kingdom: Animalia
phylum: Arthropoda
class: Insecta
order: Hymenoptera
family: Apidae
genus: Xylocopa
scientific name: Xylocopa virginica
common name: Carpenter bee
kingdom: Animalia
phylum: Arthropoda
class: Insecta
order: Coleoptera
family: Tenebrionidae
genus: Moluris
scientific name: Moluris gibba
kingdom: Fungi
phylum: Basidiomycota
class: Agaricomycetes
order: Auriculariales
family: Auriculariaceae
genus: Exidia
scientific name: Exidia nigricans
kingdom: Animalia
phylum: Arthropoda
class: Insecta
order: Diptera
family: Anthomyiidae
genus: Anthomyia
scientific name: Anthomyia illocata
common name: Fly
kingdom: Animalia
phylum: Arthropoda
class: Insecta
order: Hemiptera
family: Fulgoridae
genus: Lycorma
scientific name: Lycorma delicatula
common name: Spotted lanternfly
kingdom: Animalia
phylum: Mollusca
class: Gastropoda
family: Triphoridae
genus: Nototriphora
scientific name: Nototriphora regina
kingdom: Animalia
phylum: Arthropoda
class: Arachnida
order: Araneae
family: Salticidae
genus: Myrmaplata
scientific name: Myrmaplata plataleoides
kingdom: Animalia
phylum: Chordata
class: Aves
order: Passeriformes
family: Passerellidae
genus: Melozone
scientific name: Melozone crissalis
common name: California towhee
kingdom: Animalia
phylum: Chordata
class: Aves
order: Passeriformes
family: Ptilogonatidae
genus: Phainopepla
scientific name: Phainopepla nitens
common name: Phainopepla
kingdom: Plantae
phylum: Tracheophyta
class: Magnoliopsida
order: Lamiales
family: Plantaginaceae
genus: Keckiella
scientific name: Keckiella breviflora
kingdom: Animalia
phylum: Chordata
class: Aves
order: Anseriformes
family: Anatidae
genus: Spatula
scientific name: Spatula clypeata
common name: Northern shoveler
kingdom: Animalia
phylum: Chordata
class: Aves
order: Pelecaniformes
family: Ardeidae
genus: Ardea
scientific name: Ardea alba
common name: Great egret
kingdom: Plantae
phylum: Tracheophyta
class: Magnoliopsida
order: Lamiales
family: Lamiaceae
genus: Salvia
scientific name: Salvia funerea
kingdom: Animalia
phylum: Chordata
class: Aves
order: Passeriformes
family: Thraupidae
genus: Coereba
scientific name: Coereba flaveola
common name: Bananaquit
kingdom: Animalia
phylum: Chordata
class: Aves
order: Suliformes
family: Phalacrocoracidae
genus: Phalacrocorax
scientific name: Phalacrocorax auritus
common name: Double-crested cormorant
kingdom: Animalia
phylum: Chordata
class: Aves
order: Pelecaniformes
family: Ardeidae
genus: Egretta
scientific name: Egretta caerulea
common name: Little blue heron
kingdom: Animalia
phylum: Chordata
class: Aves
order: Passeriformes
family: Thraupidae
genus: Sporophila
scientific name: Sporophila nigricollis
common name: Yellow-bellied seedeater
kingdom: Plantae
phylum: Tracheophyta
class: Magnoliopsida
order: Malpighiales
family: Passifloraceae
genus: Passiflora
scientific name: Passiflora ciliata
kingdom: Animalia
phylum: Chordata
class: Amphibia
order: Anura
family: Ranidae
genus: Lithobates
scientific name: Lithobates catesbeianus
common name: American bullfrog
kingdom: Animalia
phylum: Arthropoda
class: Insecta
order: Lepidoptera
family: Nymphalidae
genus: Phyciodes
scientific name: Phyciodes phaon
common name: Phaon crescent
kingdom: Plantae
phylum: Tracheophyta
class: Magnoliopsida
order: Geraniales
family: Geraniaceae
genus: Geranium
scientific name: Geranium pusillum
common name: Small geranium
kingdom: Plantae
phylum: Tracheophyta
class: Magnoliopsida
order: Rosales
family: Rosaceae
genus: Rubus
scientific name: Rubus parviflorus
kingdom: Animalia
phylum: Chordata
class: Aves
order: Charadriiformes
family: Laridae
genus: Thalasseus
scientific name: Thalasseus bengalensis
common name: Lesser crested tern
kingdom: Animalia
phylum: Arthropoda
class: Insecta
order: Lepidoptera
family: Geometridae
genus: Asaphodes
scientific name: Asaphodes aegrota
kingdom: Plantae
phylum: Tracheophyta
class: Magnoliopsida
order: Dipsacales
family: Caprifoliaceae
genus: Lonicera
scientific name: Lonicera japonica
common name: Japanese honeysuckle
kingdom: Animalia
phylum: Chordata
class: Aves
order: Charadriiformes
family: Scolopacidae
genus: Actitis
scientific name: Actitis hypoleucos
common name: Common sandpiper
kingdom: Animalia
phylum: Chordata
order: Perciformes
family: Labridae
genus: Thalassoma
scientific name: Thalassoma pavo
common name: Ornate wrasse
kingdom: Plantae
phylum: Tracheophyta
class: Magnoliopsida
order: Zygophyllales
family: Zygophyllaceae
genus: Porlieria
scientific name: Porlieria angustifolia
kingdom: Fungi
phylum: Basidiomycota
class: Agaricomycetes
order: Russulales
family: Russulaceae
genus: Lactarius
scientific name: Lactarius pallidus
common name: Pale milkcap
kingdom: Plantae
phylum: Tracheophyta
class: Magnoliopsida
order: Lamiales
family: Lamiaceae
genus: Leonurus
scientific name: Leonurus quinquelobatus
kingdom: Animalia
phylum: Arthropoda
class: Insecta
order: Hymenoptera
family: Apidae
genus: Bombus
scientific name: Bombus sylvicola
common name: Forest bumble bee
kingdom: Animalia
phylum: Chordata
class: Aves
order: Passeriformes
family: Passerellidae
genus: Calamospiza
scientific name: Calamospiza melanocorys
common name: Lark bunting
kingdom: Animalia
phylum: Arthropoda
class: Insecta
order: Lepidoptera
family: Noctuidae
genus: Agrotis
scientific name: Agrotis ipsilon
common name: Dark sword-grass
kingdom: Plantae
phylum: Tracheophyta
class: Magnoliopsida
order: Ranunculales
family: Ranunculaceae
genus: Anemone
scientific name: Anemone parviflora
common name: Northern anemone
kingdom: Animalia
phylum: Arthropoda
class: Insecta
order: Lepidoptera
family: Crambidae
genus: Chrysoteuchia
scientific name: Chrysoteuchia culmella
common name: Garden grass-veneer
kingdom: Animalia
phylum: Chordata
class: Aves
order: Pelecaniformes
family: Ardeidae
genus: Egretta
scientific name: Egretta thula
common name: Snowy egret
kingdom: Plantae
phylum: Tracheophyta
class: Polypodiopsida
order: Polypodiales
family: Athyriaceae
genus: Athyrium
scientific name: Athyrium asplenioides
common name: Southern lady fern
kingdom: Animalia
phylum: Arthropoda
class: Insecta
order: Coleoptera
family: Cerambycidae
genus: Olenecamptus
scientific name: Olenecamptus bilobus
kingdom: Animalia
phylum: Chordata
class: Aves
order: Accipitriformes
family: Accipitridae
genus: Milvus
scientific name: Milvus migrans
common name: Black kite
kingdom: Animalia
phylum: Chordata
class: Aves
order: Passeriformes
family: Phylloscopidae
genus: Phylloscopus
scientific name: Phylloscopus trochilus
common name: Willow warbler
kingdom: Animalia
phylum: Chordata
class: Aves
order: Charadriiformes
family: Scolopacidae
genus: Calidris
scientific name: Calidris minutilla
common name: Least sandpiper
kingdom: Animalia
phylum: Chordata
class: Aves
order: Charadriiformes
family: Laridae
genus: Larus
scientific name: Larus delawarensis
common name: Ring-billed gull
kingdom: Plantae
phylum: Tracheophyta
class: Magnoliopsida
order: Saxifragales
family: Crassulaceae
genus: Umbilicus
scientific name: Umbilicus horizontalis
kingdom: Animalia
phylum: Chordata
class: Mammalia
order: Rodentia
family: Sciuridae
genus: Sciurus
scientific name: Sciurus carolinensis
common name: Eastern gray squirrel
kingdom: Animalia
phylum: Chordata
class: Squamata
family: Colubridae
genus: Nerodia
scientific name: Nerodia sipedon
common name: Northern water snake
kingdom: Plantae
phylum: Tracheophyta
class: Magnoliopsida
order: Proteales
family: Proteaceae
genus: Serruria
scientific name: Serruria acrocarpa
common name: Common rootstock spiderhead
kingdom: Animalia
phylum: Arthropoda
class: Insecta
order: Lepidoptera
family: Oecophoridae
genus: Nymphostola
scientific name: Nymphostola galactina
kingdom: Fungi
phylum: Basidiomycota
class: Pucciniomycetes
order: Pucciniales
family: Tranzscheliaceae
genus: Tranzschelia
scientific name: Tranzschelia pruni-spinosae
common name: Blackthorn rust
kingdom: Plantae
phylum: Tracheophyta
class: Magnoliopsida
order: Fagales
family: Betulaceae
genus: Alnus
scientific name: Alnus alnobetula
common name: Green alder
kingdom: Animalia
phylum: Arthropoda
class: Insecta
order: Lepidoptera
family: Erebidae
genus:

Task brief » Write out the rows again from the line holding "order: Fagales" through the end of the rows, both included, with "scientific name" replaced by "species" and nothing else changed.

Expected answer »
order: Fagales
family: Betulaceae
genus: Alnus
species: Alnus alnobetula
common name: Green alder
kingdom: Animalia
phylum: Arthropoda
class: Insecta
order: Lepidoptera
family: Erebidae
genus:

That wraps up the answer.